Pleural disease is a disorder that affects the pleural lining of the lungs. It actually consists of two membranes, one of which covers the surface of the lung itself, the other of which is attached to the inner chest wall. The narrow space between these two layers is called the pleural cavity. A small amount of lymphatic fluid fills this space, acting as a lubricant and allowing the lungs to expand without discomfort.
When too much fluid builds up in this space, or the linings become either inflamed or scarred or cancerous, it places pressure on the lungs in such a way that they are unable to expand properly.
The most obvious symptoms of pleural disease are shortness of breath (called dyspnea) and chest pain. The former is of course due to the aforementioned pressure on the lungs, which in turn causes reduced lung capacity and ability to take in air. The chest pain is caused by (A) the build-up of fluids and/or (B) the contact between the lungs and the inner chest wall once the pleural linings have been affected by plaque build-up and scarring.
In the case of asbestos disease, these symptoms generally develop slowly over a period of several years, or even decades.
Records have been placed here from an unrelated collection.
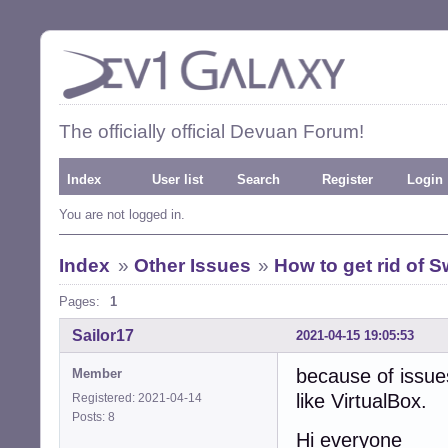
The officially official Devuan Forum!
Index
User list
Search
Register
Login
You are not logged in.
Index
»
Other Issues
»
How to get rid of Sw
Pages:
1
Sailor17
2021-04-15 19:05:53
because of issue
Member
like VirtualBox.
Registered: 2021-04-14
Posts: 8
Hi everyone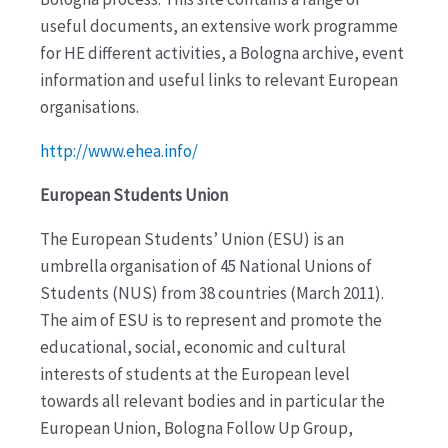
useful documents, an extensive work programme
for HE different activities, a Bologna archive, event
information and useful links to relevant European
organisations.
http://www.ehea.info/
European Students Union
The European Students’ Union (ESU) is an
umbrella organisation of 45 National Unions of
Students (NUS) from 38 countries (March 2011).
The aim of ESU is to represent and promote the
educational, social, economic and cultural
interests of students at the European level
towards all relevant bodies and in particular the
European Union, Bologna Follow Up Group,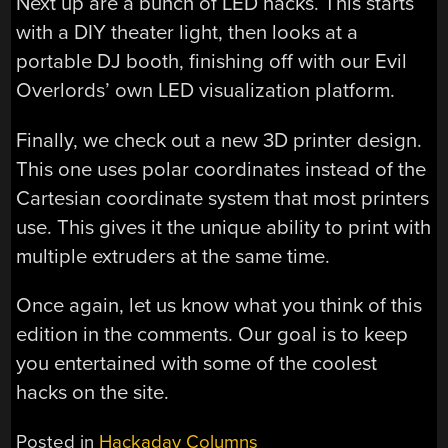
Next up are a bunch of LED hacks. This starts
with a DIY theater light, then looks at a
portable DJ booth, finishing off with our Evil
Overlords’ own LED visualization platform.
Finally, we check out a new 3D printer design.
This one uses polar coordinates instead of the
Cartesian coordinate system that most printers
use. This gives it the unique ability to print with
multiple extruders at the same time.
Once again, let us know what you think of this
edition in the comments. Our goal is to keep
you entertained with some of the coolest
hacks on the site.
Posted in
Hackaday Columns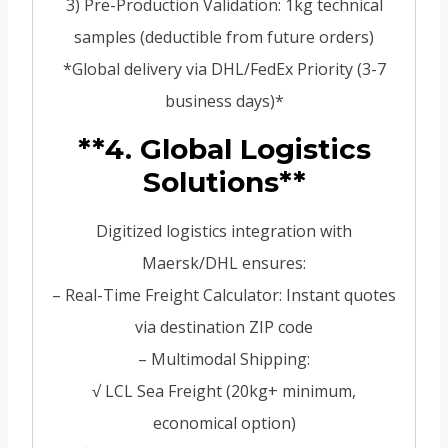
3) Pre-Production Validation: 1kg technical
samples (deductible from future orders)
*Global delivery via DHL/FedEx Priority (3-7
business days)*
**4. Global Logistics
Solutions**
Digitized logistics integration with
Maersk/DHL ensures:
– Real-Time Freight Calculator: Instant quotes
via destination ZIP code
– Multimodal Shipping:
√ LCL Sea Freight (20kg+ minimum,
economical option)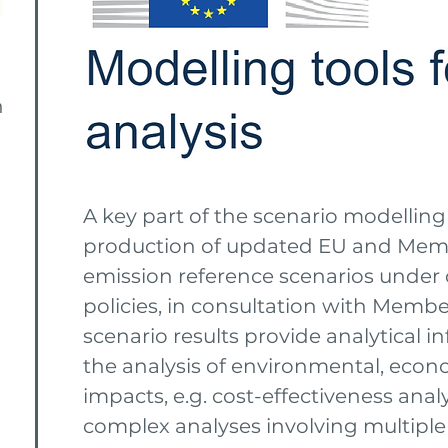
n
A key part of the scenario modelling 
production of updated EU and Mem
emission reference scenarios under 
policies, in consultation with Member
scenario results provide analytical 
the analysis of environmental, econ
impacts, e.g. cost-effectiveness anal
complex analyses involving multiple 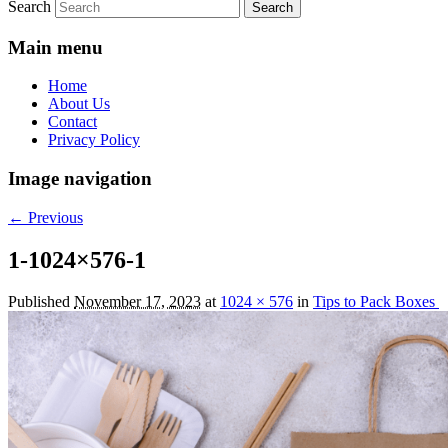
Search
Main menu
Home
About Us
Contact
Privacy Policy
Image navigation
← Previous
1-1024×576-1
Published
November 17, 2023
at
1024 × 576
in
Tips to Pack Boxes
The length of time generally depends on the length of time that asbestos exposure occurred, and density of the asbestos during that time. For example, virtually everyone on the planet has been exposed to asbestos fibers, as these are a by-product of industrial society, and also occur naturally in the air.
Pleural symptoms when due to bacterial or viral infections or even trauma such as chest injury are usually treatable with medication. Pleural diseases caused by asbestos, such as mesothelioma (The most common form of which is pleural mesothelioma) are incurable and invariably fatal; however, the symptoms of pleural asbestos diseases can be addressed through the use of medication and surgical procedures in order to relieve associated pain and discomfort.
Symptoms experienced by the patient are due to the pleural lining being thickened and fibrous. Pleural plaques are such fibrous areas on the lung, diaphragm and pleural lining that are a manifestation of asbestos exposure, although they may also be caused by certain genetic diseases (i.e., fibrosis).
As the build-up of scar tissues associated with such plaques continues, it eventually blocks the lungs, preventing them from inflating properly.
If one has worked in an industry in which asbestos was used, it is vital to get frequent check-ups. If any symptoms associated with pleural disease should become manifest, it is especially important to get a referral to a qualified oncologist, as these specialists are trained in issues related to cancer. Final determination as to whether or not the disease is determined to be a mesothelioma diagnosis will ultimately be determined through a biopsy, or analysis of an actual sample of lung tissue by a pathologist.
Like most cancers, mesothelioma treatment is most effective in the early stages of the disease.